DATA FOR THIS TASK:
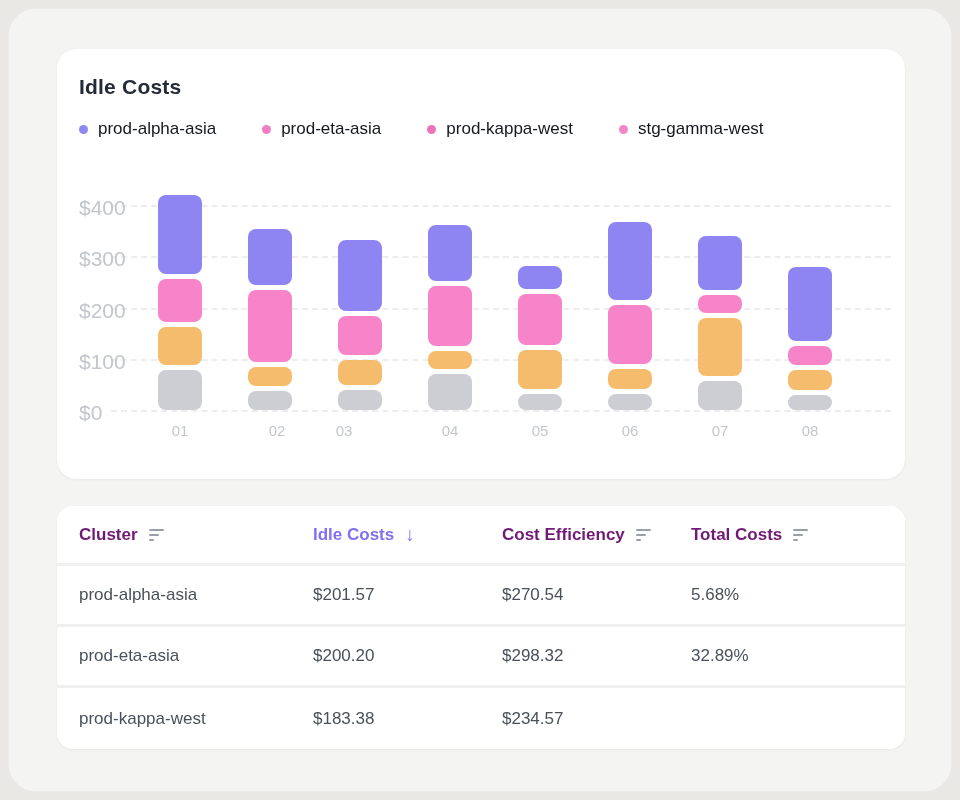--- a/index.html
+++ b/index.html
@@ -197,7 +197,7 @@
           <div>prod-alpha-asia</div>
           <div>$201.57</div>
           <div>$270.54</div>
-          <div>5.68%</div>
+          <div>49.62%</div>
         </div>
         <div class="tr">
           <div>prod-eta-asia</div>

EXERCISE DIRECTIONS: Output the full listing above exactly, excluding all pictures.

RESULT FOR THIS EXERCISE:
--- a/index.html
+++ b/index.html
@@ -197,7 +197,7 @@
           <div>prod-alpha-asia</div>
           <div>$201.57</div>
           <div>$270.54</div>
-          <div>5.68%</div>
+          <div>49.62%</div>
         </div>
         <div class="tr">
           <div>prod-eta-asia</div>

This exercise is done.